Sur les frais irrépétibles :
L’article 700 du code de procédure civile dispose que le juge condamne la partie tenue aux dépens ou qui perd son procès à payer à l’autre partie la somme qu’il détermine, au titre des frais exposés et non compris dans les dépens. Le juge tient compte de l’équité ou de la situation économique de la partie condamnée. Il peut, même d’office, pour des raisons tirées des mêmes considérations, dire qu’il n’y a pas lieu à cette condamnation.
Il n’est pas inéquitable de condamner in solidum Madame [I] [V] au paiement au profit de la SA FRANFINANCE de la somme de 400 euros au titre de l’article 700 du code de procédure civile.

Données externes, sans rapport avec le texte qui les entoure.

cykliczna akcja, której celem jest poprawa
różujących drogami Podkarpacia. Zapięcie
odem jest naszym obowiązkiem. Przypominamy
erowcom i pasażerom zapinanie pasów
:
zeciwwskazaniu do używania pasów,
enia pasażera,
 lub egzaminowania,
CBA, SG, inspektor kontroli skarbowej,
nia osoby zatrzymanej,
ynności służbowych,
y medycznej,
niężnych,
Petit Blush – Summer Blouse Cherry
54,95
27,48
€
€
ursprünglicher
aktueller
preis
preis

Sur l’exécution provisoire :
Conformément à l’article 514 du code de procédure civile, le présent jugement est de droit exécutoire à titre provisoire.
PAR CES MOTIFS,
Le juge des contentieux de la protection, statuant publiquement, par mise à disposition au greffe, par jugement réputé contradictoire, en premier ressort,
DECLARE la SA FRANFINANCE recevable en son action ;
CONSTATE la résiliation du crédit du crédit amortissable n°38199908161 consenti par la société SOGEFINANCEMENT aux droits de laquelle vient la SA FRANFINANCE à Madame [I] [V] le 27 novembre 2021 d’un montant de 18.571 euros,
PRONONCE la déchéance du droit aux intérêts de la SA FRANFINANCE au titre du crédit amortissable n°38199908161 consenti à Madame [I] [V] le 27 novembre 2021 avec et ce à compter de cette date,
DEBOUTE la SA FRANFINANCE de sa demande de condamnation au paiement de l’indemnité de résiliation,
CONDAMNE Madame [I] [V] à payer à la SA FRANFINANCE la somme de 14.872,70 euros au titre du crédit amortissable n° n°38199908161 du 27 novembre 2021,
DIT que Madame [I] [V] sera condamnée au paiement de ces sommes dans les délais et limites et selon les modalités prévues par les mesures de réaménagement imposées par la décision de la commission de surendettement du Loiret en date du 25 janvier 2024 applicable à compter du 30 avril 2024,
RAPPELLE que le cours des intérêts a été arrêté par ladite décision de réaménagement des mesures imposées concernant Madame [I] [V] par la commission de surendettement des particuliers du Loiret,
DEBOUTE la SA FRANFINANCE de sa demande de capitalisation des intérêts,
CONDAMNE Madame [I] [V] aux dépens,
CONDAMNE Madame [I] [V] au paiement de la somme de 400 euros sur le fondement de l’article 700 du code de procédure civile,
REJETTE toute autre demande,
RAPPELLE que la présente décision est de droit exécutoire par provision.
Ainsi jugé et prononcé par mise à disposition les jour, mois et an susdits par le juge des contentieux de la protection et le greffier susnommés.